After reading the above, I concluded in my mind that ‘a Daniel has finally come to judgment’. Babagana Mungonu is a trained and experienced general. When he speaks on security issues, those of us who are bloody civilians should be circumspect in trying to contradict him. I endorse his views on Al-majiri and its security implications without any reservation.

As an ordinary civilian and a Northerner, nothing embarrasses me more than the sight of the horde of these young lads loaming our cities. Undernourished, dirty and with bowls in hand, they patrol the streets menacingly begging for alms all over the North and sometimes even down South. It is a big shame; even more so when I have sought the views of knowledgeable Islamic scholars who condemn this practice in totality.

We are breeding a whole population without the skills to make a living in our modern society. And even their knowledge of the Quran which they recite endlessly is questionable. The result is that we have groups like Maitatsine, Boko Haram and more, preaching heretical versions of Islam. What more can you say of Muslims that will load their guns and in broad daylight open fire on the adored Emir of Kano, Alhaji Ado Bayero? This is not the Islam we were taught to see as a religion of peace.

 

Buhari and Almajiri saga

But just as I was about to rejoice about the new Daniel that came to judgment, came the statement from my friend Garba Shehu, the Senior Special Assistant to President Muhammadu Buhari on Media and Publicity who called on the media for caution in reporting the Presidents pronouncement on Almajiri.

The Presidency noted that while the Buhari administration is committed to free and compulsory education as a long-term objective of bringing to an end the phenomenon of out-of-school children, any ban on Almajiri would follow due process and consultation with relevant authorities.

He said that the federal government wants a situation where every child of primary school age is in school rather than begging on the streets during school hours, adding: “At the same time, we don’t want to create panic or a backlash.

“Reports that there are plans for massive arrest of parents are definitely out of place. Things have to be done the right and considerate way.

“Free and compulsory primary school education is a requirement of the Nigerian constitution and any individual or group not in compliance with this is violating the law of the land and liable to be punished, “he added.

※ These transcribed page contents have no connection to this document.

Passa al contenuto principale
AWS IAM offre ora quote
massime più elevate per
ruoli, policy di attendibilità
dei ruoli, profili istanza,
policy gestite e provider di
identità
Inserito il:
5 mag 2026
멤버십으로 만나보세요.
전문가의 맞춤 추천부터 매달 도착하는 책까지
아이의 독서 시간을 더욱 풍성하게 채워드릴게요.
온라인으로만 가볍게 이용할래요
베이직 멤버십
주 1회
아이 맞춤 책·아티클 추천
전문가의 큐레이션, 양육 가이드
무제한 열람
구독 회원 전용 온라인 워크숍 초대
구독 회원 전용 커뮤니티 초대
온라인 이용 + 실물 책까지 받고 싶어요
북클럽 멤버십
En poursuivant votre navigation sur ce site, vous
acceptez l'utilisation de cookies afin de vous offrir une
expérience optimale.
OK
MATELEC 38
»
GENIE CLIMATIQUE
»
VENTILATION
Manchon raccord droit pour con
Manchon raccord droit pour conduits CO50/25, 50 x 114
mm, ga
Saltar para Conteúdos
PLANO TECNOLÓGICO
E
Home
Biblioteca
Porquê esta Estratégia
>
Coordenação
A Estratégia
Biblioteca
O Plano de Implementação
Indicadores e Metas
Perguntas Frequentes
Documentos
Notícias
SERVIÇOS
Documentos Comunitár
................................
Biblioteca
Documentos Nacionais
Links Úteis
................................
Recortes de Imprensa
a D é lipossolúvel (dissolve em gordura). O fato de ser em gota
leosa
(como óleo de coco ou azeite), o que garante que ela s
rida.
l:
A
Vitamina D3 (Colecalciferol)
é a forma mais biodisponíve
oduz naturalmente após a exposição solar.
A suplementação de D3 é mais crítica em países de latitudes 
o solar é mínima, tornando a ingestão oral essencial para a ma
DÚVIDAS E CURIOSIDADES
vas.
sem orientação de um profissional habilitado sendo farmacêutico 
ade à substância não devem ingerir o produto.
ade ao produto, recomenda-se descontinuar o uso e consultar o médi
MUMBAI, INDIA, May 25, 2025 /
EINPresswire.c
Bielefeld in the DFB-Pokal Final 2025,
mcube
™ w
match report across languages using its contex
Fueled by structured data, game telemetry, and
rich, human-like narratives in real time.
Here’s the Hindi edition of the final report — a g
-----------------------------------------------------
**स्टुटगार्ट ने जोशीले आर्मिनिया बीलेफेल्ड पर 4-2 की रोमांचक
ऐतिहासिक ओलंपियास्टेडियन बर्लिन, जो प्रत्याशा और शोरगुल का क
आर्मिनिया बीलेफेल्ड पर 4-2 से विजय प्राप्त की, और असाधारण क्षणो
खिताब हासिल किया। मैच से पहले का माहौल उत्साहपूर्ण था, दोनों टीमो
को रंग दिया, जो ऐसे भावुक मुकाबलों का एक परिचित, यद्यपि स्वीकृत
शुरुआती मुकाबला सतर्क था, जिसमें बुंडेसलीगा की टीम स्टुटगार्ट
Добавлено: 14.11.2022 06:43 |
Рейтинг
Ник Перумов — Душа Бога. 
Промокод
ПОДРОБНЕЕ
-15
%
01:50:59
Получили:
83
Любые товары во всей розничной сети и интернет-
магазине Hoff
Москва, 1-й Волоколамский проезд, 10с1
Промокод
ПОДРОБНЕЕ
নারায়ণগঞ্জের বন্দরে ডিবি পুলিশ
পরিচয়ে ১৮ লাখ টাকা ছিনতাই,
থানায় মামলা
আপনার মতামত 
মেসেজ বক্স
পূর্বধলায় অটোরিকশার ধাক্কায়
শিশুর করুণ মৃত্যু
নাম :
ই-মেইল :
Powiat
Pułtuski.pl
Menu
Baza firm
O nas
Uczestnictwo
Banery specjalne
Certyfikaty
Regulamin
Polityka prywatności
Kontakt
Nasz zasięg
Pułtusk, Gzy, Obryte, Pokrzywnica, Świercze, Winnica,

The problem of education in the North has a long history to it. It all began from the days when in proclaiming a Northern Protectorate care was taken by our colonial overlords not to unsettle the Emirs of the North with rapid westernization. Indirect rule gave them the right to maintain the status quo. The colonial masters obviously did not want to create “panic or a backlash” – the same words Garba Shehu used in advising us today.

Buhari and Almajiri saga

I do not see any reason for a cautious approach to eradicating the North of this repugnant Al-majiri system which has with one breath not only ridiculed the North in the eyes of the civilized world but has also become a security nightmare to Nigeria.